Not really; I see Rust references (enforced in compile-time) ~= OP's "naked pointers" with limitations on scope. 'soft pointer' is an alternative to long-living pointers (can be replaced with a refcounted ptr a-la RC<T>, but TBH I don't like refcounted stuff for several reasons).

> You can have either shared-memory concurrency

You can, but it doesn't work, suffering from all kinds of problems (from being _crazily_ error-prone, via being _fundamentally untestable_!, and all the way to being fundamentally unscalable, and sucking Big Time performance-wise - the last one unless we're speaking about RCU etc., but probably we aren't).

> And explicit asynchronous API (à la JS or C#) are dreadful.

Did you see C#'s await? And BTW, as practice shows, synchronous alternatives are MUCH more dreadful than even OO-style async handling (fundamental non-testability of shared-memory stuff, even if taken alone, is already enough to rule shared-memory stuff out for good - which BTW is already happening; there is a Really Good Reason for Go's philosophy of "share memory by communicating, not communicating by sharing memory").



> You can, but it doesn't work

Sure doesn't, I mean it's only the vast majority of concurrent systems which are built on shared-memory concurrency.

> Did you see C#'s await?

Yes, it sucks.
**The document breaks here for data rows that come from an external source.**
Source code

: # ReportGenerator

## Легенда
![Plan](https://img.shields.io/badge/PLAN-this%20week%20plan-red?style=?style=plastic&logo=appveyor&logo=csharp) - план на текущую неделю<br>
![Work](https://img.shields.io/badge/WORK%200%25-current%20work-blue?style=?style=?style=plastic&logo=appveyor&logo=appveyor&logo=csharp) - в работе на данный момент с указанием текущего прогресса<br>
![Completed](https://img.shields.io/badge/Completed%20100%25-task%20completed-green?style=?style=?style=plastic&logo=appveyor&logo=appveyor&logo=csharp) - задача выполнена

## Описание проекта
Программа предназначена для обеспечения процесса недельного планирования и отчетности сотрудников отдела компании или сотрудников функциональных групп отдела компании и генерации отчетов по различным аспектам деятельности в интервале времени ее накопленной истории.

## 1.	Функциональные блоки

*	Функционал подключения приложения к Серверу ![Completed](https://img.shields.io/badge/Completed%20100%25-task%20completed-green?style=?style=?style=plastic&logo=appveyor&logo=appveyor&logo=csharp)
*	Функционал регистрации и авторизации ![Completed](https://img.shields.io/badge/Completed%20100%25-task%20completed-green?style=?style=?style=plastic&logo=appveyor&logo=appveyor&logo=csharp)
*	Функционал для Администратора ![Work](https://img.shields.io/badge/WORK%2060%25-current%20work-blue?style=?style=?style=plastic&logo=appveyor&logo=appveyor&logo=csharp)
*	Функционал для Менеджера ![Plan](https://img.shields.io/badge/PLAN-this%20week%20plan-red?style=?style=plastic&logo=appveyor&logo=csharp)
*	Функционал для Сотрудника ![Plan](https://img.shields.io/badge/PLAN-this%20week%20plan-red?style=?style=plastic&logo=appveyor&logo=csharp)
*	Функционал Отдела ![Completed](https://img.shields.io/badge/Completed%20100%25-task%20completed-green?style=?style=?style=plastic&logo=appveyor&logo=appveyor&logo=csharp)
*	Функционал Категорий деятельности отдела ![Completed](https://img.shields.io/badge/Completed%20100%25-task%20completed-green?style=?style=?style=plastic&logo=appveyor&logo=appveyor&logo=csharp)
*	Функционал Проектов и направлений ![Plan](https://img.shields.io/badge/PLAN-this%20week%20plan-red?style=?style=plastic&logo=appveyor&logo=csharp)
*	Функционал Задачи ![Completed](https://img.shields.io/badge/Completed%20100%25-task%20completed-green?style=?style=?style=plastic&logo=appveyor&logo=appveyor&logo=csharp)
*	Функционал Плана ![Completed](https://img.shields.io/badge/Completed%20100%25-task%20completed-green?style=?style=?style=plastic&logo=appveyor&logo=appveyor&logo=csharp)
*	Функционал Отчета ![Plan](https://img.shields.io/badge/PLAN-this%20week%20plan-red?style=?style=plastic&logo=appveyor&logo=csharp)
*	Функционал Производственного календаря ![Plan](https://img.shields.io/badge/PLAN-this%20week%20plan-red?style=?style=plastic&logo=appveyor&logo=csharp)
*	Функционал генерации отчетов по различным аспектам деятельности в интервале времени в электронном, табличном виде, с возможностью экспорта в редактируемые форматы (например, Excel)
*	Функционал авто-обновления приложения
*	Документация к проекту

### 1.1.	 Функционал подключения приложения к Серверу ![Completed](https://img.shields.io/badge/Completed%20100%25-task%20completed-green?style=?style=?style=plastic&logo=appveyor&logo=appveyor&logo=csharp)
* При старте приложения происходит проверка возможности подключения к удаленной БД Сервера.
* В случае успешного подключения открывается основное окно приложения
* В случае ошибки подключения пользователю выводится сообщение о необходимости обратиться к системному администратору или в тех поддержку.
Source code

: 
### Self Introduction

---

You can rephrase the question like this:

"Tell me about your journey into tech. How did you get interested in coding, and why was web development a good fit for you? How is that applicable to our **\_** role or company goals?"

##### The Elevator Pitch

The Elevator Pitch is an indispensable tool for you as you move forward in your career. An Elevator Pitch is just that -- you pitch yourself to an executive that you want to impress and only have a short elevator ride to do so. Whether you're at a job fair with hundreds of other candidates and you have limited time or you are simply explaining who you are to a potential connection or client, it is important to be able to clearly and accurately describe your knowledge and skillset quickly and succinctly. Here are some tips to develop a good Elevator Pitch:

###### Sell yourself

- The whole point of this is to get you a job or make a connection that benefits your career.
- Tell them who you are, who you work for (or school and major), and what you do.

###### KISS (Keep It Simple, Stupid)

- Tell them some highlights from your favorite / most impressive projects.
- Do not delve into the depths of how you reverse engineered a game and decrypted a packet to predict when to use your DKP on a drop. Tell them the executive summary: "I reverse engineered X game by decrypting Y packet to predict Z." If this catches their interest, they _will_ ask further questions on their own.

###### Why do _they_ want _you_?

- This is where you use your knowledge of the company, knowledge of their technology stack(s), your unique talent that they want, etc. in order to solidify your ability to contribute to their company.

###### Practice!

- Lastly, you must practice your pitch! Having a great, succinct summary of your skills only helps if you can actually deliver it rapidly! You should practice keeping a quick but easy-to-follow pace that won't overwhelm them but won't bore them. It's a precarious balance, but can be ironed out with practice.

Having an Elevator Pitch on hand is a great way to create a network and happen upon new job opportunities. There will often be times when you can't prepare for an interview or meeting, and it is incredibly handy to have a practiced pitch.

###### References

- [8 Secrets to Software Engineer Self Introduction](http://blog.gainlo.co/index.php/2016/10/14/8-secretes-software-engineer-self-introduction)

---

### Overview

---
Also, it's shared-memory concurrency.

> synchronous alternatives are MUCH more dreadful than even OO-style async handling (fundamental non-testability of shared-memory stuff, even if taken alone, is already enough to rule shared-memory stuff out for good

Async does not make things more testable.

> BTW is already happening; there is a Really Good Reason for Go's philosophy of "share memory by communicating, not communicating by sharing memory").

Go only pays lip service to that, Go is shared-memory concurrency to and through, it barely allows and doesn't enforce shared-nothing concurrency.

Shared-nothing concurrency definitely is already happening. In unices (where processes are historically the standard unit of concurrency) or Erlang (where you can't share memory) or Clojure or Haskell (where you do share memory but almost everything is immutable).


> I mean it's only the vast majority of concurrent systems which are built on shared-memory concurrency.

...which doesn't mean they work (~="they pretend to work, but happen to fail much more often than they should"). Just one example - one system which has 50% of one multi-billion-dollar industry and was built as shared-nothing concurrency (not Clojure or Erlang FWIW), has 5x lower downtimes that industry average; and I don't even remember how many times I've run into all kinds of shared-memory bugs in standard! libraries (my first article on such bugs was back in 1998, the last one was about a standard proposal made in 2015 IIRC); and so on and so forth.

>> Did you see C#'s await? > Also, it's shared-memory concurrency.

Nope; await (and C++ co_await BTW too) is single-threaded concurrency (nothing is shared between threads, and overall the concept is close to fibers with a bit more intuitive semantics), which makes it an extremely good building block to build a shared-nothing concurrency (the one which doesn't suffer from all the troubles of shared-memory one).

> Go only pays lip service to that, Go is shared-memory concurrency

You're somewhat right, but actually there are two different things there - one is language as such (and indeed, goroutines are shared-memory :-( ); however, Go "best practices" effectively say "don't use it", and LOTS of ppl from different projects were telling me that they do work in shared-nothing way (enforcing it is a different story though <sigh />).

> Shared-nothing concurrency definitely is already happening.

...in particular, with Node.js (which is ugly but still better than synchronized nightmare), C# await, and C++ co_await. As I told in one of my presentations (I think it was the CPPCON one on "8 different ways to do non-blocking"): you don't need to use Erlang to have reasonably-good concurrency :-). Overall, this sync-vs-async question is rather orthogonal to the programming language (heck, out of those 8 ways - which are largely equivalent to each other differing only in syntactic sugar - at least 2 will work even in asm).

> Async does not make things more testable.

It does - and very strictly too. Very briefly, async can be made reproducible, and whatever-is-reproducible, can be made testable; OTOH, making a non-trivial shared-memory program reproducible is next to impossible in any realistic environment (reproducibility ~= determinism, and thread context switches are non-deterministic at least for our purposes; heck, even VM guys weren't able to make them deterministic - which got lots of interesting implications which won't fit here). For discussion on determinism and testability - see my other presentation (ACCU 2017 one, on deterministic distributed systems or something).